Rima Najdi is a Lebanese-born, Berlin-based performance artist working across performance, video and installation. Her work occupies and (re)negotiates in-between spaces: between the self and other, reality and fiction, physicality and emotion.
Najdi has described herself as speaking "French in an Arabic accent, English in a French accent and Arabic in a Lebanese accent." In works like Dress ME how YOU like and GRAPHIC WARNING: It is not ME it is YOU, she grapples with the ways in which identity is constructed and perceived, focusing on the lived experience of the body. She is interested in the vulnerability of the body in relation to the highly politicized tropes of gender, safety, mobility and representation. In action or as artefact, her art questions stereotypes, the failure of language and both real and imagined borders.

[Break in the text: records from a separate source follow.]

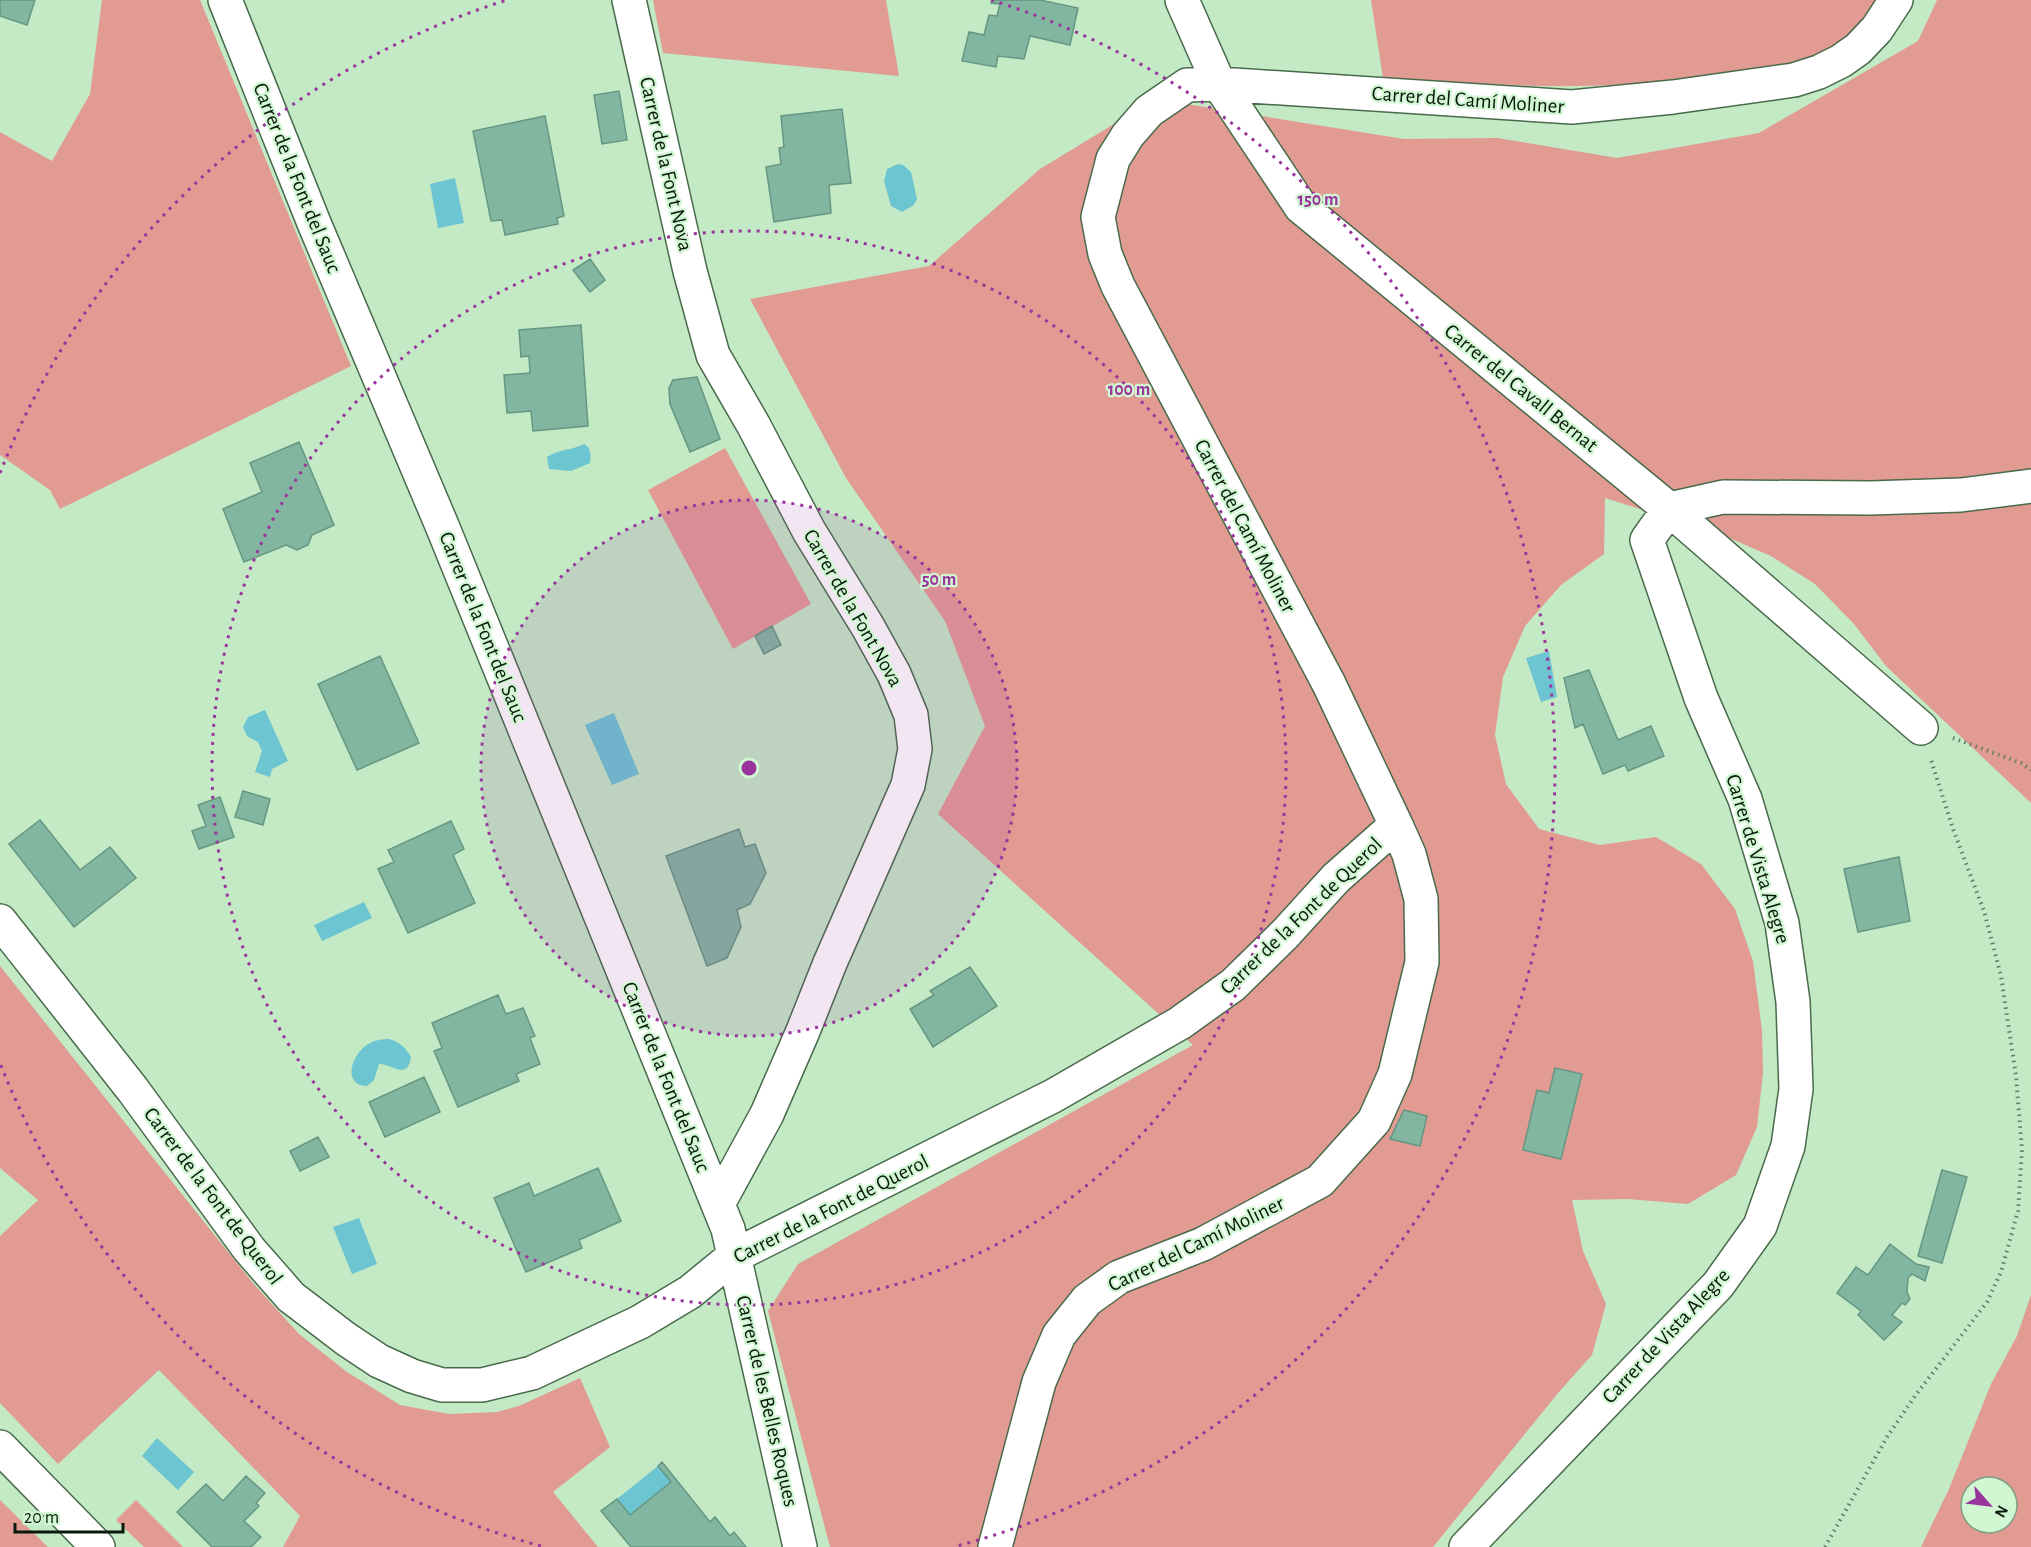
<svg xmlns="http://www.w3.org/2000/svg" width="2031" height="1547" font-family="'Alegreya Sans',sans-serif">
<rect width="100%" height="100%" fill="#c3e9c5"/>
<path fill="#e19b93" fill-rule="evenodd" d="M 102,0 L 200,0 L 351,366 L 60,509 L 50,490 L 0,455 L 0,132 L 52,161 L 90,94 Z
M 653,0 L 886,0 L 899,76 L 663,53 Z
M 1371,0 L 1879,0 C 1863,20 1846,41 1823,52 C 1786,69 1746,71 1707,75 C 1679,78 1652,82 1625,84 C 1545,90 1463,82 1383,78 Z
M 1937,0 L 2031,0 L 2031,803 L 1886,666 L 1854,624 L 1815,584 L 1771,556 L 1720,534 L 1605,498 L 1604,554 L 1561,585 L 1525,626 L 1503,677 L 1495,735 L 1506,784 L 1539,829 L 1600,845 L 1656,837 L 1701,864 L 1735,909 L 1753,961 L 1762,1031 L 1763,1073 L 1757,1127 L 1736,1175 L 1688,1204 L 1627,1199 L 1572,1200 L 1583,1251 L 1606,1304 L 1592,1355 L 1558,1393 L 1433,1547 L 830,1547 L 768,1311 L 798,1264 L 1193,1045 L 938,814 L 985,726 L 945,621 L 846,478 L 750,299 L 929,266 L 1040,169 L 1155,99 L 1404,139 L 1497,138 L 1617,158 L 1759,133 L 1918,41 Z
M 725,448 L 811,604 L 733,649 L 648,490 Z
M 0,966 L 252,1282 L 299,1334 L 347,1372 L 400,1405 L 449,1414 L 497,1412 L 519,1406 L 580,1378 L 610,1447 L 553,1492 L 598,1547 L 283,1547 L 300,1516 L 159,1370 L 58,1464 L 0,1403 L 0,1236 L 38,1200 L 0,1168 Z
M 2031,1295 L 2031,1547 L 1921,1547 L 1949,1489 L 1991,1384 L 2017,1336 ZM 1971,1487 L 2007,1487 L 2007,1523 L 1971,1523 Z
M 0,1500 L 48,1547 L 0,1547 Z
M 136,1500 L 183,1547 L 144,1547 L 116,1520 Z"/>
<path fill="#6cc5d1" d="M 898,164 L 903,165 L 911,172 L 917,199 L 914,205 L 902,212 L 891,206 L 884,181 L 887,169 Z
M 455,178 L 464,223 L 438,228 L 430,184 Z
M 584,444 C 591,447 591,456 590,463 L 571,471 L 549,469 L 547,457 C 559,449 573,450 584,444 Z
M 1549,651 L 1557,697 L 1541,702 L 1526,658 Z
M 265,710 L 288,761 L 272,769 L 270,777 L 255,772 L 262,751 L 258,742 L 247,736 L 243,727 L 248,717 Z
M 614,713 L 639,774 L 612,785 L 585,725 Z
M 364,902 L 372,918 L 322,941 L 314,925 Z
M 389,1039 C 400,1042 405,1047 411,1057 C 407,1082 392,1063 379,1064 L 374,1080 L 367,1086 C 340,1085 353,1051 370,1043 C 376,1040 382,1039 389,1039 Z
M 359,1218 L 377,1264 L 352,1274 L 333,1227 Z
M 157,1438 L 194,1472 L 178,1490 L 142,1456 Z
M 658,1466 L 671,1482 L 630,1515 L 617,1499 Z"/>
<path fill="#83b6a0" stroke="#659782" stroke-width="1.5" d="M 0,0 L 35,0 L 27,25 L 0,16 Z
M 992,0 L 1040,0 L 1078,8 L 1070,45 L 1030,36 L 1024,59 L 998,56 L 996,67 L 962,61 L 969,32 L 984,35 L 989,15 L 997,16 L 1000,4 L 991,3 Z
M 619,91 L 627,140 L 602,144 L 594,95 Z
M 842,109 L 851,183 L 829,185 L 831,213 L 774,222 L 766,167 L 781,164 L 779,148 L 784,147 L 781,116 Z
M 545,116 L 564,216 L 557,218 L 558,224 L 505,235 L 502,220 L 491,221 L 473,131 Z
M 590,259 L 605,280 L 590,292 L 573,270 Z
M 581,325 L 588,426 L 533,431 L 531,411 L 507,413 L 504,375 L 530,373 L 529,356 L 521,357 L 519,330 Z
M 697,377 L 720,439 L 690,452 L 670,404 L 669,388 L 673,380 Z
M 299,442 L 334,525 L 312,535 L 308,545 L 297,550 L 286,545 L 244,562 L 223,509 L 262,492 L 250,463 Z
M 772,626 L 781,645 L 764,654 L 755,636 Z
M 380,656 L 419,743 L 357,770 L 318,684 Z
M 1589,670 L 1618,740 L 1651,726 L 1664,756 L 1628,771 L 1625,765 L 1603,774 L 1583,724 L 1575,728 L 1564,678 Z
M 243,791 L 270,799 L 263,825 L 235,817 Z
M 220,797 L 234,837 L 199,849 L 192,831 L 206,826 L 198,805 Z
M 40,820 L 80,870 L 110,847 L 136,878 L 74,927 L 9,844 Z
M 451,821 L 464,849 L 453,855 L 475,903 L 408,933 L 378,869 L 394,862 L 388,850 Z
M 739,829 L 745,847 L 755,844 L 766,873 L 750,904 L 737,910 L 741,927 L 727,958 L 707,966 L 666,856 Z
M 1899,857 L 1910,921 L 1858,932 L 1844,869 Z
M 970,967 L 997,1006 L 933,1047 L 910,1009 L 934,995 L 930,991 Z
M 498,995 L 506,1014 L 523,1008 L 535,1036 L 530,1038 L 540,1064 L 516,1074 L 519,1081 L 458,1107 L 434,1051 L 442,1048 L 432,1023 Z
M 1555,1068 L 1582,1074 L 1561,1159 L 1523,1150 L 1537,1090 L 1549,1093 Z
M 424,1077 L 440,1112 L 385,1137 L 369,1102 Z
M 1404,1110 L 1427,1116 L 1420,1146 L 1390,1139 Z
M 318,1137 L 329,1157 L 300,1171 L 290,1151 Z
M 598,1168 L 621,1221 L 579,1240 L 582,1248 L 526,1272 L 494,1198 L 529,1183 L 534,1196 Z
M 1942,1170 L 1967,1177 L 1942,1263 L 1918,1256 Z
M 1890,1244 L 1916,1264 L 1929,1267 L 1925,1281 L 1912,1274 L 1908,1278 L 1907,1292 L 1910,1299 L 1905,1305 L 1902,1303 L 1892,1315 L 1902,1322 L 1884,1340 L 1858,1315 L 1861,1311 L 1837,1293 L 1856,1267 L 1868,1275 Z
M 662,1462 L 710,1522 L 715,1517 L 730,1536 L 734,1532 L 746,1547 L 631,1547 L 601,1511 L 617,1499 L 630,1515 L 671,1482 L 658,1466 Z
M 246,1476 L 265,1493 L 256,1503 L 259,1506 L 244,1521 L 261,1537 L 251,1547 L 212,1547 L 177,1512 L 206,1484 L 223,1501 Z"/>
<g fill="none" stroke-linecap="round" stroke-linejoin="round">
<g stroke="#496a4b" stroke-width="36">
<path id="minor" d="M 225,0 L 314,223 L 443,528 L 728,1229 L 800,1547
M 629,0 L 690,271 L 713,355 L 754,426 L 809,531 L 868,627 L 894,674 L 911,715 L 915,749 L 908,785 L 830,963 L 803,1031 L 767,1114 L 718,1204
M 1182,0 L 1219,84 L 1301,207 L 1669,509 L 1921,728
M 0,921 L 133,1090 L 249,1249 L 291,1297 L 346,1339 L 379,1361 L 412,1376 L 442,1385 L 482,1385 L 532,1373 L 640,1322 L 690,1292 L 734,1256 L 1053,1096 L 1180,1023 L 1233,985 L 1285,934 L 1336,878 L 1396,825
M 0,1447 L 98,1547
M 995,1547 L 1039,1382 L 1059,1335 L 1087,1300 L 1119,1277 L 1203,1244 L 1320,1181 L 1374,1121 L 1395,1074 L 1422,962 L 1421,899 L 1409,854 L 1396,825 L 1329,684 L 1118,286 L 1105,254 L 1098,217 L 1113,159 L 1128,135 L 1149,111 L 1187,85 L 1219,84 L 1572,107 L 1673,97 L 1794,80 L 1819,72 L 1841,61 L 1858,49 L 1877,29 L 1896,0
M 1466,1547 L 1718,1285 L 1760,1226 L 1788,1146 L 1796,1089 L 1793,1002 L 1782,923 L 1745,799 L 1701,698 L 1647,540 L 1669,509 L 1723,497 L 1871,498 L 1961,495 L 2031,486"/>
</g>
<path stroke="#637c64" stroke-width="4" stroke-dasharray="1.5 4.5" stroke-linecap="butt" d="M 1953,738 L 2021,763 L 2031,770
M 1825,1547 L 1887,1437 L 1915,1396 L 1987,1302 L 2001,1272 L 2018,1211 L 2022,1150 L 2016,1076 L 2001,976 L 1984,911 L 1953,829 L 1931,760"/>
<use href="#minor" stroke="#fff" stroke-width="33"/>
</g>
<circle cx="749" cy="768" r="268" fill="#99359c" fill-opacity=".12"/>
<g fill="none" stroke="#99359c" stroke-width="3" stroke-dasharray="3 6">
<circle cx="749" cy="768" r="268"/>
<circle cx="749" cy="768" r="537"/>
<path d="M541 1546A805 805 0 0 1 0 1063M0 473A805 805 0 0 1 507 0M991 0A805 805 0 0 1 957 1546"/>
</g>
<g text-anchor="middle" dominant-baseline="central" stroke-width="4.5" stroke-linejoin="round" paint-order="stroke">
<g font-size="21" fill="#0a180b" stroke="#d0f6d2">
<text transform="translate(1468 100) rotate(4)">Carrer del Camí Moliner</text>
<text transform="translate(666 164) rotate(77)">Carrer de la Font Nova</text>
<text transform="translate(297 178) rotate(68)">Carrer de la Font del Sauc</text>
<text transform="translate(1521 388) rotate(39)">Carrer del Cavall Bernat</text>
<text transform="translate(1245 526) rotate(62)">Carrer del Camí Moliner</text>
<text transform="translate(853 608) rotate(60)">Carrer de la Font Nova</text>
<text transform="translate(483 627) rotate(68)">Carrer de la Font del Sauc</text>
<text transform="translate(1758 859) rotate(73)">Carrer de Vista Alegre</text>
<text transform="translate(1301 916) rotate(-44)">Carrer de la Font de Querol</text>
<text transform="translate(666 1077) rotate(68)">Carrer de la Font del Sauc</text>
<text transform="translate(213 1196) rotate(53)">Carrer de la Font de Querol</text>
<text transform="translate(831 1209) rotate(-27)">Carrer de la Font de Querol</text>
<text transform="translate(1196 1244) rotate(-26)">Carrer del Camí Moliner</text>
<text transform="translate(1666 1336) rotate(-47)">Carrer de Vista Alegre</text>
<text transform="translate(767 1401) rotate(77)">Carrer de les Belles Roques</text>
</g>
</g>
<circle cx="749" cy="768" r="9" fill="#99359c" stroke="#d0f6d2" stroke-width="3"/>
<g font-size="18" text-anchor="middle" font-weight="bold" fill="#99359c" stroke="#d0f6d2" stroke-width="4.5" stroke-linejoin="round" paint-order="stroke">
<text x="1318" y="205">150 m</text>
<text x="1129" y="395">100 m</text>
<text x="939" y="585">50 m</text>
</g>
<g transform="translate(1989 1505) rotate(118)"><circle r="28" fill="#d0f6d2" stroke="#819d82" stroke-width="1.5"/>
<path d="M0-4.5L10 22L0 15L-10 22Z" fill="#99359c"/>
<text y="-9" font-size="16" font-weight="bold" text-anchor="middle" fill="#0a180b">N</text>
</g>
<path d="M15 1523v9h108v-9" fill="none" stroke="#0a180b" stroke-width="3"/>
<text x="24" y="1523" font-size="18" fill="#0a180b" stroke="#d0f6d2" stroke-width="4.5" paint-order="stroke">20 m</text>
</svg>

Najdi holds degree in Dramatic Arts from Lebanese University's High Arts Institute and an MA in Performance Studies from Tisch School of the Arts at New York University (2011). Her work has been presented throughout the United States, Europe and North Africa, including in an exhibition for "Entangled Perspectives on Participatory Citizenship," a symposium of German and Turkish academics, artists and activists held at Berlin's Haus der Kulturen der Welt in 2015, and at Tunisia's international feminist art festival Chouftouhonna. Najdi has also taken part in residency programs around the world, including the Watermill Center International Summer Residency program in 2011 and the Sundance Theatre Lab in Morocco. She is currently a member of Urban Heat, a four-year project initiated by the Festivals in Transition (FIT) network and supported by Creative Europe, which empowers artists to address urgent political and social issues in cities around the world alongside affected and often marginalized communities.
Rima Najdi appears at CTM through the CTM Radio Lab, an initiative created together with Deutschlandradio Kultur and supported by the ORF Austrian Broadcasting service, SoCCoS Sound of Culture Culture of Sound, and the Creative Europe programme of the European Union.